[WHAT YOU SHOULD DO] If a line in the data below contains the word "채용공고", copy it out.

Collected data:
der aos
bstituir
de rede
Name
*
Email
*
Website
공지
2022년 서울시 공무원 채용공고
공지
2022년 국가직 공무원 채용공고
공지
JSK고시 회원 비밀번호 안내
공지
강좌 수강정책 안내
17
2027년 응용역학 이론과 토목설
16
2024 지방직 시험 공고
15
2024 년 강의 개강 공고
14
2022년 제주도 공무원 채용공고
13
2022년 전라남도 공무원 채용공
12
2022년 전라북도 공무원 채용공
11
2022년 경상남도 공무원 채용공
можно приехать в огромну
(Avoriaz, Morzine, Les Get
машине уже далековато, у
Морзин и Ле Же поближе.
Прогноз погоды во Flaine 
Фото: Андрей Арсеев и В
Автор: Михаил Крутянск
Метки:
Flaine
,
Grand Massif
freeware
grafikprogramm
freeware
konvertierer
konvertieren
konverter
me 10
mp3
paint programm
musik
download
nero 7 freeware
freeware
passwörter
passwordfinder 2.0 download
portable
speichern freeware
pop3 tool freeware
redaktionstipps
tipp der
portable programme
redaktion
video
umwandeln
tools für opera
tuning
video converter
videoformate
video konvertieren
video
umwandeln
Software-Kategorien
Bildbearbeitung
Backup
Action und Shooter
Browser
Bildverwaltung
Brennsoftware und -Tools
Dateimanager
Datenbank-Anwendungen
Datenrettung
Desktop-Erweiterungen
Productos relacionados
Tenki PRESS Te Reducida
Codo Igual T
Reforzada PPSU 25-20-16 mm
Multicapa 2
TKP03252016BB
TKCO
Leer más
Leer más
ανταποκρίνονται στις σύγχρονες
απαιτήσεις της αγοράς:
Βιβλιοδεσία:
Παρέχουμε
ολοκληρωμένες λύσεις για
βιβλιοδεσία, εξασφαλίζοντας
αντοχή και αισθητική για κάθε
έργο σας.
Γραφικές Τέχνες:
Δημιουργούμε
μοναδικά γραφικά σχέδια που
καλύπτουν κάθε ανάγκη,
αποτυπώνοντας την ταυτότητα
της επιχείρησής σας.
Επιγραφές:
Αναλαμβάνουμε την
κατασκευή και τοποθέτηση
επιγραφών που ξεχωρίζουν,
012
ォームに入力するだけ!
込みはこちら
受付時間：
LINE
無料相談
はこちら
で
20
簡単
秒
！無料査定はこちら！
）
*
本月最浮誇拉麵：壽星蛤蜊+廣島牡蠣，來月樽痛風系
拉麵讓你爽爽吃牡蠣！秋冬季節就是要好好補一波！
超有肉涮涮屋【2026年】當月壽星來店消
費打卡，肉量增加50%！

[ANSWER AREA]
2022년 서울시 공무원 채용공고
2022년 국가직 공무원 채용공고
2022년 제주도 공무원 채용공고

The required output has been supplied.